Nicarágua prendeu crianças e demitiu médicos, aponta comissão

Relatório menciona aumento da repressão, de detenções arbitrárias e de fuga para países vizinhos

Estudantes e médicos demitidos de hospitais públicos por tratar feridos em atos antigoverno fazem manifestação em Manágua, na Nicarágua - Inti Ocon - 31.jul.18/AFP
Washington | AFP

A onda de violência na Nicarágua deixou 317 mortos de 18 de abril a 30 de julho, incluindo 12 policiais e 23 civis menores de idade, informou nesta quinta-feira (2) a Comissão Interamericana de Direitos Humanos (CIDH).

De acordo com o organismo, ao menos 80 médicos e enfermeiros de dois hospitais públicos que atenderam manifestantes feridos ou manifestaram apoio às manifestações foram demitidos.

Em nota, a CIDH insta o governo do presidente Daniel Ortega "a cumprir efetivamente suas obrigações internacionais em matéria de direitos humanos".

“A comissão condena todos os assassinatos registrados e insta o Estado da Nicarágua a investigar com prontidão e seriedade cada um desses crimes. O Estado deve realizar um registro atualizado, confiável e transparente de todas as mortes", escreveu a relatora do organismo para a Nicarágua, Antonia Urrejola.

A cifra foi verificada pelo Mecanismo Especial de Seguimento para a Nicarágua (Meseni), que está no país centro-americano. Segundo a CIDH, o Meseni "constatou e documentou" a "intensificação da repressão e dos operativos empregados por agentes da polícia nacional e grupos parapoliciais no contexto da chamada 'operação pela paz'".

O Meseni, diz a nota, "recebeu informação alarmante sobre a ativação de práticas de perseguição judicial e de criminalização de pessoas opositoras ao regime de governo, manifestantes, estudantes, ativistas e defensores dos direitos humanos".

"As autoridades teriam realizado numerosas detenções arbitrárias, efetuadas com violência por grupos encapuzados e armados, que teriam mantido pessoas detidas contra sua vontade." 

Segundo a CIDH, essa perseguição se dá num "contexto de declarações estigmatizantes e intimidatórias por partes das autoridades estatais", como qualificar as pessoas de terroristas, golpistas ou delinquentes.

 

Joel Hernández, membro da comissão e relator sobre os direitos das pessoas privadas de liberdade, manifestou ter tomado conhecimento "com suma preocupação do aumento vertiginoso de pessoas detidas sem as garantias do devido processo". A nota chama a atenção para a detenção de duas crianças, de 14 anos e 15 anos, durante cinco dias.

"Fazemos um chamado urgente ao Estado para assegurar o estrito cumprimento da lei e demais garantias processuais de todas as pessoas detidas", escreveu Hernádez. "O Estado deve dar a pronta liberação de todas as pessoas detidas arbitrariamente sob acusações infundadas." 

O organismo chama atenção ainda para a fuga de nicaraguenses do país em consequência da violência, com destino principalmente a Costa Rica, Honduras, Panamá e EUA. Segundo o Alto Comissariado das Nações Unidas para os Refugiados (Acnur), a Costa Rica registra em média 200 pedidos de asilo por dia e, desde abril, já recebeu cerca de 8.000 solicitações do tipo.

Nesta quinta, o Conselho Permanente da Organização dos Estados Americanos (OEA) se reúne para discutir uma proposta de criação de uma comissão especial para acompanhar a situação da Nicarágua. 

Na quarta, o secretário-geral da OEA, Luis Almagro, defendeu nas redes sociais a "obrigação" do organismo de atuar na Nicarágua.

"A defesa da democracia NÃO é ingerência, é uma obrigação que os países assumiram ao assinar a Carta Democrática", afirmou.

-*-

» Atividade 1: Segundo a notícia sobre a Nicarágua, quantos mortos a onda de violência deixou de 18 de abril a 30 de julho?
» Atividade 2: Reproduza da notícia sobre a Nicarágua tudo o que vai desde "Em nota, a CIDH" até "a Nicarágua, Antonia Urrejola.".

Extrações de texto por página:
-*-

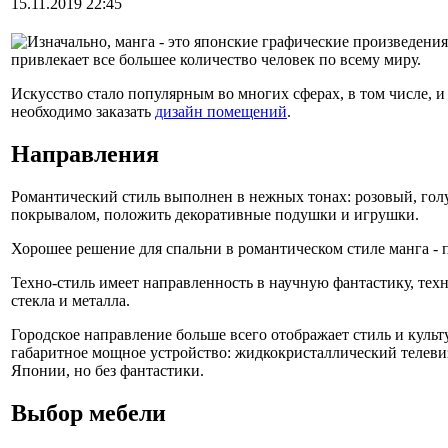
15.11.2019 22:45
Изначально, манга - это японские графические произведения
привлекает все большее количество человек по всему миру.
Искусство стало популярным во многих сферах, в том числе, и
необходимо заказать
дизайн помещений
.
Направления
Романтический стиль выполнен в нежных тонах: розовый, гол
покрывалом, положить декоративные подушки и игрушки.
Хорошее решение для спальни в романтическом стиле манга - 
Техно-стиль имеет направленность в научную фантастику, тех
стекла и металла.
Городское направление больше всего отображает стиль и куль
габаритное мощное устройство: жидкокристаллический телеви
Японии, но без фантастики.
Выбор мебели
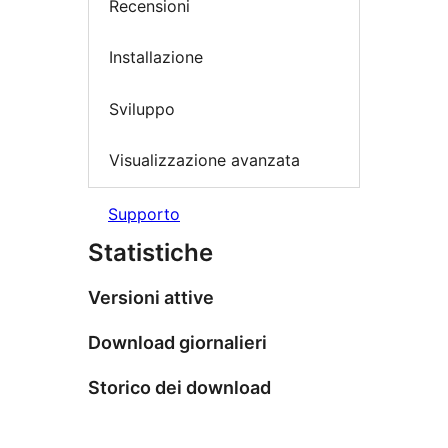
Recensioni
Installazione
Sviluppo
Visualizzazione avanzata
Supporto
Statistiche
Versioni attive
Download giornalieri
Storico dei download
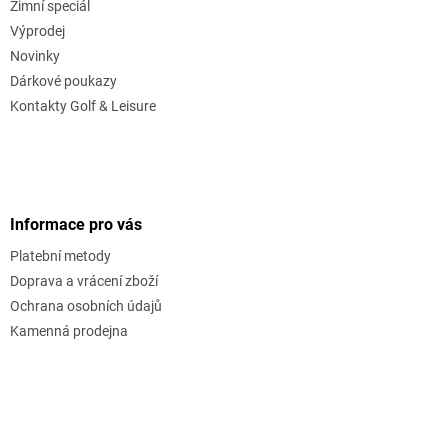
Zimní speciál
Výprodej
Novinky
Dárkové poukazy
Kontakty Golf & Leisure
Informace pro vás
Platební metody
Doprava a vrácení zboží
Ochrana osobních údajů
Kamenná prodejna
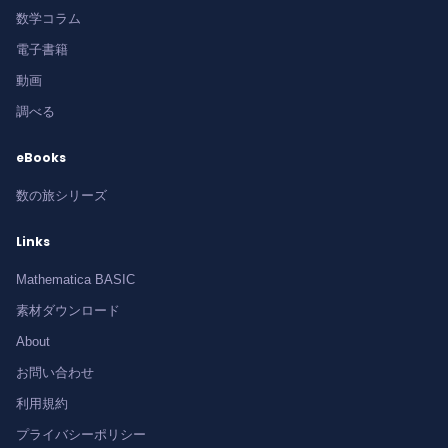
数学コラム
電子書籍
動画
調べる
eBooks
数の旅シリーズ
Links
Mathematica BASIC
素材ダウンロード
About
お問い合わせ
利用規約
プライバシーポリシー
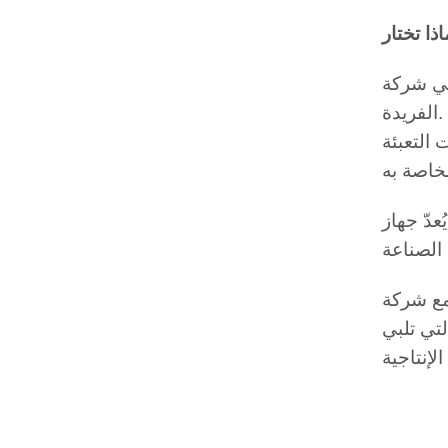
Jiangsu Mic Machi، نفخر بتقديم حلول احترافية وموثوقة مصممة خصيصًا لتلبية احتياجات عملائنا
M
 التعبئة
زًا. فهو يجمع
رفة المزيد عن كيفية مساهمة MIC 18-18-1 في الارتقاء
تي تلبي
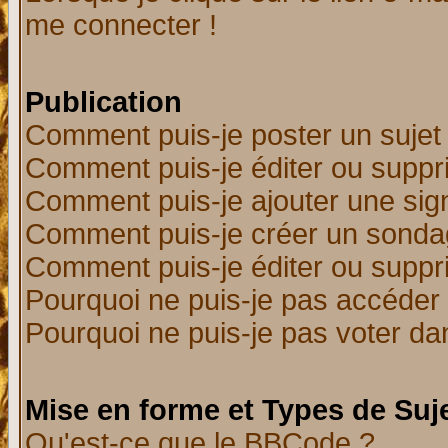
me connecter !
Publication
Comment puis-je poster un sujet
Comment puis-je éditer ou supp
Comment puis-je ajouter une si
Comment puis-je créer un sonda
Comment puis-je éditer ou supp
Pourquoi ne puis-je pas accéder
Pourquoi ne puis-je pas voter d
Mise en forme et Types de Suj
Qu'est-ce que le BBCode ?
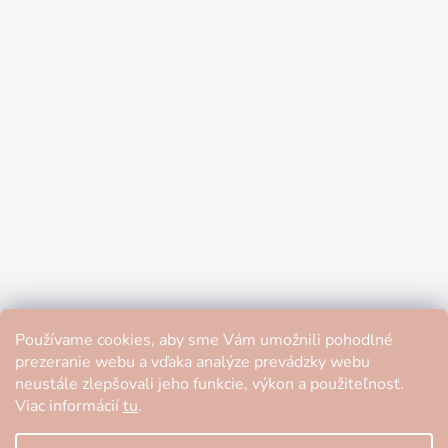
Používame cookies, aby sme Vám umožnili pohodlné
prezeranie webu a vďaka analýze prevádzky webu
neustále zlepšovali jeho funkcie, výkon a použiteľnosť.
Viac informácií
tu
.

-*-

» Resposta da tarefa 1: 317 mortos, incluindo 12 policiais e 23 civis menores de idade.

» Resposta da tarefa 2:
Em nota, a CIDH insta o governo do presidente Daniel Ortega "a cumprir efetivamente suas obrigações internacionais em matéria de direitos humanos".

“A comissão condena todos os assassinatos registrados e insta o Estado da Nicarágua a investigar com prontidão e seriedade cada um desses crimes. O Estado deve realizar um registro atualizado, confiável e transparente de todas as mortes", escreveu a relatora do organismo para a Nicarágua, Antonia Urrejola.